(PROVIDED RECORDS)
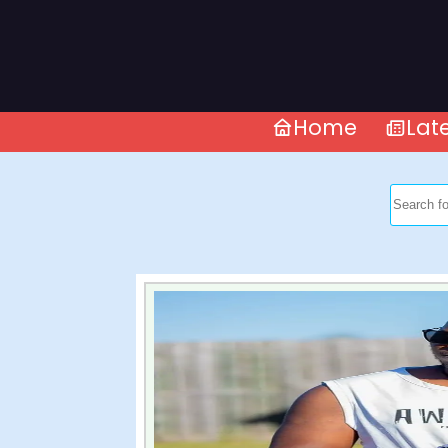
Home
Lat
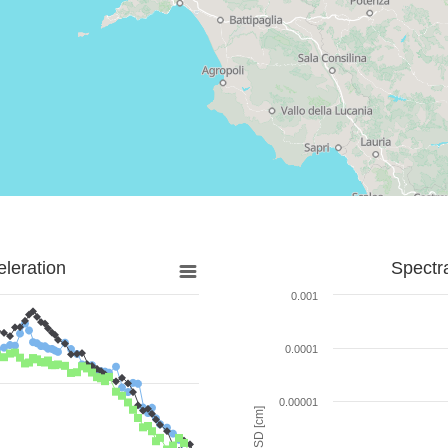
leration
Spectr
0.001
0.0001
0.00001
SD [cm]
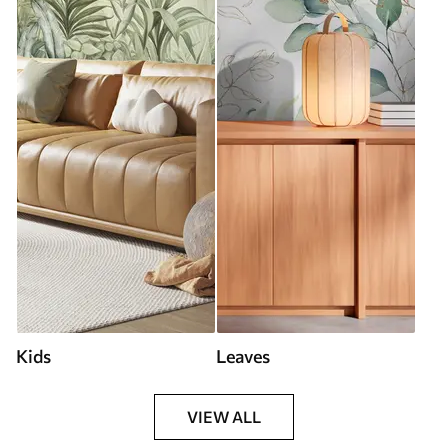
Kids
Leaves
VIEW ALL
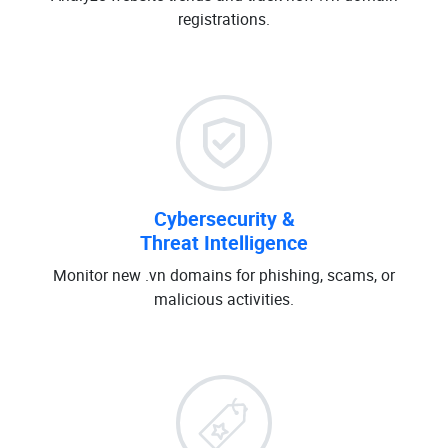
registrations.
Cybersecurity &
Threat Intelligence
Monitor new .vn domains for phishing, scams, or
malicious activities.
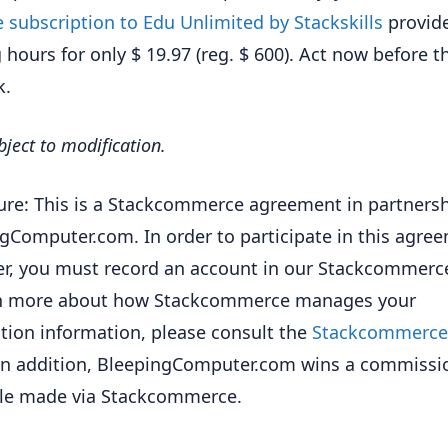
e subscription to Edu Unlimited by Stackskills
provid
g hours for only $ 19.97 (reg. $ 600). Act now before t
k.
bject to modification.
ure: This is a Stackcommerce agreement in partnersh
gComputer.com. In order to participate in this agre
fer, you must record an account in our Stackcommerce
rn more about how Stackcommerce manages your
ation information, please consult the
Stackcommerce 
 In addition, BleepingComputer.com wins a commissi
ale made via Stackcommerce.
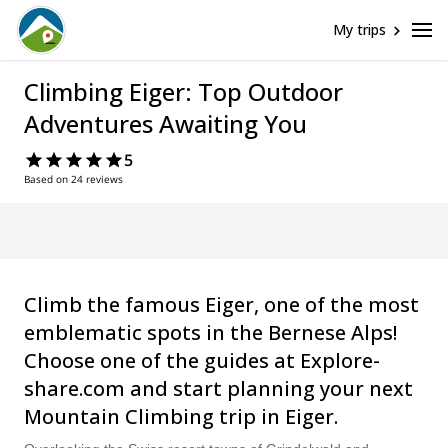
My trips
Climbing Eiger: Top Outdoor
Adventures Awaiting You
5
Based on 24 reviews
Climb the famous Eiger, one of the most
emblematic spots in the Bernese Alps!
Choose one of the guides at Explore-
share.com and start planning your next
Mountain Climbing trip in Eiger.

(WORK TASK)
Print every line from the one that contains "share.com and start planning your next" to the end of the records, exactly as written, and nothing more.

(EXERCISE OUTPUT)
share.com and start planning your next
Mountain Climbing trip in Eiger.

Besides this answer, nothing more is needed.